━━━ Source extract

A concrete example of this applications-to-proxy-to-HBase pipeline is our CRM. The CRM is the centerpiece of the HubSpot platform, and its basic data type is a “CRM object.” HubSpot CRM has your standard CRM objects: contacts, companies, deals, etc., but it also has support for “custom objects” that can be flexibly designed to meet each customer’s unique requirements. This framework is powerful, customizable, and is used to some degree across virtually every HubSpot feature. Here is a very simplified example of how many different systems at HubSpot may interact with the CRM objects that are stored in HBase:

In reality, we have hundreds of clusters and more than 10,000 distinct systems generating workloads against them.

In this post I will explain how to achieve scalable resource sharing both at a cluster level and per-RegionServer.

Introductory Glossary

HBase
HBase is a distributed, scalable, big data store modeled after Google's Bigtable. It's part of the Apache Hadoop ecosystem and is designed to provide random, low-latency read/write access to huge datasets.

━━━━━━

■ **What you are asked to do**
Reproduce everything in the HBase passage from "In this post" down to "to huge datasets." word for word.

━━━ Material provided

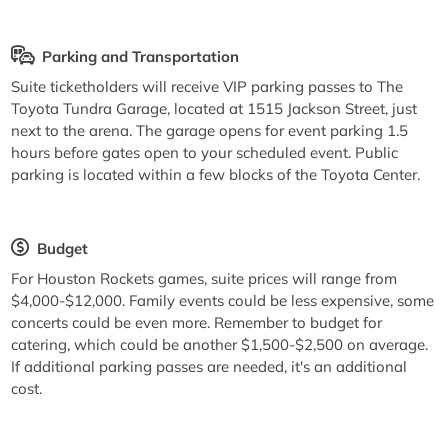
Parking and Transportation
Suite ticketholders will receive VIP parking passes to The
Toyota Tundra Garage, located at 1515 Jackson Street, just
next to the arena. The garage opens for event parking 1.5
hours before gates open to your scheduled event. Public
parking is located within a few blocks of the Toyota Center.
Budget
For Houston Rockets games, suite prices will range from
$4,000-$12,000. Family events could be less expensive, some
concerts could be even more. Remember to budget for
catering, which could be another $1,500-$2,500 on average.
If additional parking passes are needed, it's an additional
cost.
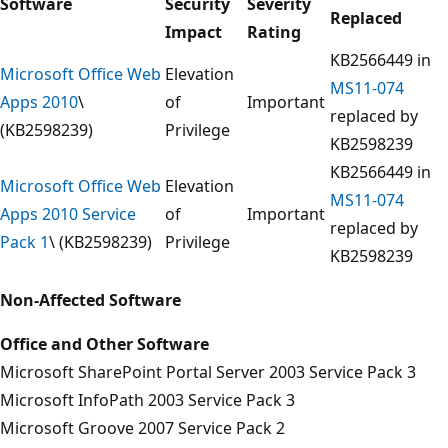
Software
Security
Severity
Replaced
Impact
Rating
KB2566449 in
Microsoft Office Web
Elevation
MS11-074
Apps 2010
\
of
Important
replaced by
(KB2598239)
Privilege
KB2598239
KB2566449 in
Microsoft Office Web
Elevation
MS11-074
Apps 2010 Service
of
Important
replaced by
Pack 1
\ (KB2598239)
Privilege
KB2598239
Non-Affected Software
Office and Other Software
Microsoft SharePoint Portal Server 2003 Service Pack 3
Microsoft InfoPath 2003 Service Pack 3
Microsoft Groove 2007 Service Pack 2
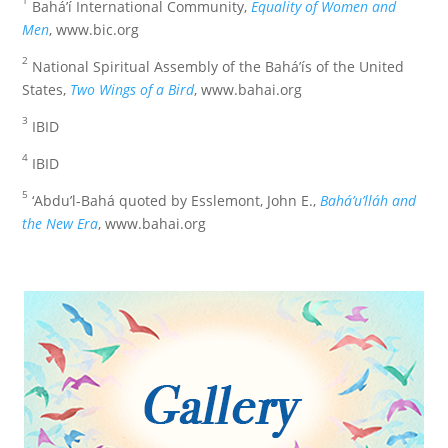
Bahá’í International Community,
Equality of Women and
Men
, www.bic.org
2
National Spiritual Assembly of the Bahá’ís of the United
States,
Two Wings of a Bird
, www.bahai.org
3
IBID
4
IBID
5
‘Abdu’l-Bahá quoted by Esslemont, John E.,
Bahá’u’lláh and
the New Era
, www.bahai.org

━━━━━━

■ **Result of the exercise**
In this post I will explain how to achieve scalable resource sharing both at a cluster level and per-RegionServer.

Introductory Glossary

HBase
HBase is a distributed, scalable, big data store modeled after Google's Bigtable. It's part of the Apache Hadoop ecosystem and is designed to provide random, low-latency read/write access to huge datasets.